Drei weitere Läden in Bautzen inzwischen wieder geschlossen

Allerdings - die Aufbruchsstimmung der Nachwendejahre ist auch beim Geschäft Nebel vorbei. 1992 eröffnete Dirk Ehrlich ein zusätzliches Übergrößengeschäft im heutigen Grünschnabel, später kamen der Laden Luigi mit hochpreisigerer Kleidung auf dem Wendischen Graben und ein Sportswear-Geschäft unter gleichem Namen im Kornmarkt-Center dazu. Das letzte dieser Geschäfte schloss 2018, seitdem beschränkt sich die Firma wieder auf das Stammgeschäft in der Reichenstraße.

"Die Kosten waren einfach zu hoch. Nur weil wir mehr Umsatz gemacht haben, bedeutete das nicht automatisch mehr Gewinn." Auf der Reichenstraße profitiert er von Touristen und Geschäftskunden, die in Bautzen unterwegs sind. Denn der Kreis der Kunden, die zum Herrenausstatter gehen, habe sich in den letzten Jahrzehnten verkleinert. Nun seien es nicht nur Bautzener, sondern vor allem Kunden aus umliegenden Städten wie Cottbus, Hoyerswerda oder sogar Dresden, die die umfassende Beratung zu schätzen wüssten.

Zukunft des Traditionsgeschäfts unklar

Seit Ausbruch des Ukraine-Kriegs und der Diskussion um das Heizungsgesetz spüre auch er die Kaufzurückhaltung im Geschäft. "Die Kunden überlegen sich zweimal, ob das neue Hemd wirklich notwendig ist." Ein Problem sei das für ihn aber nicht: Er ermutige seine Kunden sogar dazu, noch einmal eine Nacht über einer Kaufentscheidung zu schlafen. "Ich heiße nicht nur Ehrlich, ich diskutiere auch ehrlich mit den Kunden", sagt der Händler. "Es kommt bei Menschen einfach gut an, wenn man offen miteinander ist und die Kunden einem auch nach Verlassen des Geschäfts noch in die Augen schauen können."

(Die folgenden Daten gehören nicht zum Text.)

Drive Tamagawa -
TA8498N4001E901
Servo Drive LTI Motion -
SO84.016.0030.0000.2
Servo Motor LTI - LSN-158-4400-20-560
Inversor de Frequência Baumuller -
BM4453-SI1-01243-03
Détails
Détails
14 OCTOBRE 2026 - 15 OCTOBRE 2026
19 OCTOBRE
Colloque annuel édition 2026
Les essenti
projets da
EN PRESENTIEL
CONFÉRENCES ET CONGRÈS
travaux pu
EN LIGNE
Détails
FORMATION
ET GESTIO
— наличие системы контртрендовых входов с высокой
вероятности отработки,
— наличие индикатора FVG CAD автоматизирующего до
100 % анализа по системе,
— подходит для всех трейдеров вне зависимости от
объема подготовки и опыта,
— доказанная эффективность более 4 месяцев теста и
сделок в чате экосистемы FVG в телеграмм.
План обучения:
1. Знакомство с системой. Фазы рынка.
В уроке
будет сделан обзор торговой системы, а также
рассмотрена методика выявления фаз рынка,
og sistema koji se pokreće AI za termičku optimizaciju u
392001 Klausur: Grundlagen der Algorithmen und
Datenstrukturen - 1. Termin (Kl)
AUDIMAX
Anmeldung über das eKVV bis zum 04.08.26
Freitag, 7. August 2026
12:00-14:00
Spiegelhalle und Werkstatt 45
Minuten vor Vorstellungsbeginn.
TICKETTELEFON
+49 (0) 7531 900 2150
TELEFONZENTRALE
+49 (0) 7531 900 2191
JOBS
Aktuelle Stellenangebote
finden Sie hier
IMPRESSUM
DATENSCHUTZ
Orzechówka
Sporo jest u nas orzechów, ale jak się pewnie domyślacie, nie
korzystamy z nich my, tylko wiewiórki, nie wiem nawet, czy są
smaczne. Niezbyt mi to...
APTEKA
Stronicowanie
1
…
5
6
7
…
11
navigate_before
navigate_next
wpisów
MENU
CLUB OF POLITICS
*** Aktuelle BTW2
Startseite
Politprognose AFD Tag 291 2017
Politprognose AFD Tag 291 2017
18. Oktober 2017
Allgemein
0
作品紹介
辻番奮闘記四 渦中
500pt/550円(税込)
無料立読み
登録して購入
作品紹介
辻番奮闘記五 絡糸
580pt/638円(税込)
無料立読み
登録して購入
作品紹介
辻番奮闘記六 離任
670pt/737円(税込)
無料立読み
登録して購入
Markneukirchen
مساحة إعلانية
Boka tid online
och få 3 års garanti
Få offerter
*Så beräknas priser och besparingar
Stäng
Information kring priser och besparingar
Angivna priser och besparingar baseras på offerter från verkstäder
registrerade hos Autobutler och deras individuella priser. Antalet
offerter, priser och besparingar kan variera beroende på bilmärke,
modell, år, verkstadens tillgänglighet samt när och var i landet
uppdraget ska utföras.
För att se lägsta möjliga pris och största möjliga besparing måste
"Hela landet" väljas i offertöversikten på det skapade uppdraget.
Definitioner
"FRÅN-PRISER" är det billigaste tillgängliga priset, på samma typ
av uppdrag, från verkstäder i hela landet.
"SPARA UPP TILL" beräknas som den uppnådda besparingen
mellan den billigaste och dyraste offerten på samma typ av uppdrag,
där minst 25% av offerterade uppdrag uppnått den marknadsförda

Doch nach 120 Jahren Modeausstatter Nebel ist noch offen, wie es mit dem Geschäft weitergeht. In seinen 34 Jahren als Geschäftsführer hat Dirk Ehrlich 17 Lehrlinge ausgebildet, doch halten ließ sich davon keiner - aus den unterschiedlichsten Gründen. "Mir macht das Geschäft immer noch Spaß, auch wenn ich nach der Wende bei Null begonnen habe", sagt der 66-Jährige - ein Schluss ist damit erstmal noch nicht in Sicht. Und vielleicht finde sich ja noch jemand, der nach ein paar Jahren Einarbeitung Lust hätte, das Geschäft weiterzuführen.